Despite these overall decreases, the survey found that video-game spending is increasing as a percentage of teens’ overall budgets, as is the percentage of teens who plan to buy an iPhone.
The 17th biannual ‘Taking Stock with Teens” survey, which polled students both online and at school, revealed that teens and their parents are still buying new clothes, footwear and accessories, but are more selective and increasingly price conscious. Similarly, teen restaurant spending also reflects a similar shift toward value.

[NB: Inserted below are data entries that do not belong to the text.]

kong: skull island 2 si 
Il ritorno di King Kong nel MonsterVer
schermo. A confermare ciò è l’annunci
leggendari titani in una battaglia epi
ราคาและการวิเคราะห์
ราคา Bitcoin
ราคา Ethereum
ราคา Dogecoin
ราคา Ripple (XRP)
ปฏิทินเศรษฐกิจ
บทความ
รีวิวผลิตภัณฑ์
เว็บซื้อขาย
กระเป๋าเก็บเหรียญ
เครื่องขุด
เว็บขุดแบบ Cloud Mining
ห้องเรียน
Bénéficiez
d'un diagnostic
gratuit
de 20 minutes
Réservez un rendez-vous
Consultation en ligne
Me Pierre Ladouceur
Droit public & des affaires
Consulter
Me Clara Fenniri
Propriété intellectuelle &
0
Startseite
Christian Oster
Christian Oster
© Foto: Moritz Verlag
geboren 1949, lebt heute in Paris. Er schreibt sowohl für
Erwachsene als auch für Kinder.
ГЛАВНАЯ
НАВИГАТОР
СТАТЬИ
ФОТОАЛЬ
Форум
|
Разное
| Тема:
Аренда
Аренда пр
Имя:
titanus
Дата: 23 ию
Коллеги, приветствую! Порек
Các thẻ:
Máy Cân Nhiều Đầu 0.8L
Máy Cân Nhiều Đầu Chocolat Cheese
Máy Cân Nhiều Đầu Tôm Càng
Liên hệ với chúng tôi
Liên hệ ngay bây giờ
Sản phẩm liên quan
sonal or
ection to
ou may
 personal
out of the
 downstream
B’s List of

Fashion, Beauty & Apparel Preferences
- West Coast Brands (e.g. Pacific Sunwear, Volcom, Quicksilver, Zumiez) took the #1 spot in clothing brand preferences among teens, followed by Hollister, Nike, Forever 21, and American Eagle.
- Specifically among brands ranked by young women, Hollister took the “most preferred” position, while West Coast Brands continued to remain a favorite among young men.
- Spending in the junior apparel category has decreased 19%, but increased 9% for footwear and 8% for accessories.
- Footwear posted the strongest year-over-year and sequential results at a 4% and 21% gain respectively - an indication that the strong footwear cycle, particularly relative to the weakness in apparel, continues for the youth demographic.
- Beauty spending is down from last year, but is stabilizing from fall 2008 as lower-price categories of fragrance and cosmetics outpace skin care, and department stores continue to cede share to discount, drug, and specialty stores.